Stored data entries

* * *

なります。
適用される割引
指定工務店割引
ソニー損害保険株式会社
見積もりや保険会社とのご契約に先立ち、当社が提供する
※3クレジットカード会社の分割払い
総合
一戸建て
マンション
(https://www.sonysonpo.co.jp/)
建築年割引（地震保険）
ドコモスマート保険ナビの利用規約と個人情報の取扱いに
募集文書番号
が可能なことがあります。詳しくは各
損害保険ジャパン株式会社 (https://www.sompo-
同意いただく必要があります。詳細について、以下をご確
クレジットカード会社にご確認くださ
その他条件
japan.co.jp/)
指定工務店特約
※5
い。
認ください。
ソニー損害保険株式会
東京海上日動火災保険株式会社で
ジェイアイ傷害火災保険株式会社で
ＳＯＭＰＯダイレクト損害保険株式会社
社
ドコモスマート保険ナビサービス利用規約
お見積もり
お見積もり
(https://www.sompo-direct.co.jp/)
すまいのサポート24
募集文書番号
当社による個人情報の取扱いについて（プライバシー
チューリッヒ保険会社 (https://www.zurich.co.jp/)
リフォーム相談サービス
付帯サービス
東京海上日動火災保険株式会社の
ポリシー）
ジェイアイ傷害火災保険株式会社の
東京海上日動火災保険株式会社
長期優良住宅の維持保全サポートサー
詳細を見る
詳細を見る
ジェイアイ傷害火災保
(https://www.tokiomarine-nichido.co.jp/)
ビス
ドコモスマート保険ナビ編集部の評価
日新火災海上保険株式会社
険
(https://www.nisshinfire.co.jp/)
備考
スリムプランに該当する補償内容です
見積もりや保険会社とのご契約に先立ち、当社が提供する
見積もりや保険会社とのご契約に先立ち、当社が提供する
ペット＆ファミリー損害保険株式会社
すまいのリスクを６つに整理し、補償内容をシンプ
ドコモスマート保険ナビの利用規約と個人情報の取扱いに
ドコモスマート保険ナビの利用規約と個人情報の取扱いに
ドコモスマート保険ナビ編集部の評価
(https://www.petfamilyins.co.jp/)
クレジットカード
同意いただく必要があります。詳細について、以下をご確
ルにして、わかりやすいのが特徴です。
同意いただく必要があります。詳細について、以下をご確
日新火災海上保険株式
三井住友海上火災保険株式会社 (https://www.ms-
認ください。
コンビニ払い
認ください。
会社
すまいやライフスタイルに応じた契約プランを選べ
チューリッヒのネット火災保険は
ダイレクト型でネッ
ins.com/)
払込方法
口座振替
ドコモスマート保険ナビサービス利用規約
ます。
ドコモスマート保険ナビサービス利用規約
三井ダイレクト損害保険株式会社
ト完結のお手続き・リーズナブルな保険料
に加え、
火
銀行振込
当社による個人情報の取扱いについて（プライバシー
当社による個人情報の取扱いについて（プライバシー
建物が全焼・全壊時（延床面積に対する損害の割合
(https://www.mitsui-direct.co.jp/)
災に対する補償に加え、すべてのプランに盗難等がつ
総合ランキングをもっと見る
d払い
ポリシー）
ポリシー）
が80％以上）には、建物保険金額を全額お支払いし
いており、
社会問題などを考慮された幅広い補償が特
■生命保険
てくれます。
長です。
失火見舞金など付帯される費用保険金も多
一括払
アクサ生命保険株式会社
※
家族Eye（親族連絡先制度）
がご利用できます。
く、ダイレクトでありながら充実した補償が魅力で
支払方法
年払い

* * *

(Work to be completed): The lines from the one containing "(https://www.mitsui-direct.co.jp/)" through the last line of the records are to be transcribed exactly, with nothing else added.

(Problem solution):
(https://www.mitsui-direct.co.jp/)
災に対する補償に加え、すべてのプランに盗難等がつ
総合ランキングをもっと見る
d払い
ポリシー）
ポリシー）
が80％以上）には、建物保険金額を全額お支払いし
いており、
社会問題などを考慮された幅広い補償が特
■生命保険
てくれます。
長です。
失火見舞金など付帯される費用保険金も多
一括払
アクサ生命保険株式会社
※
家族Eye（親族連絡先制度）
がご利用できます。
く、ダイレクトでありながら充実した補償が魅力で
支払方法
年払い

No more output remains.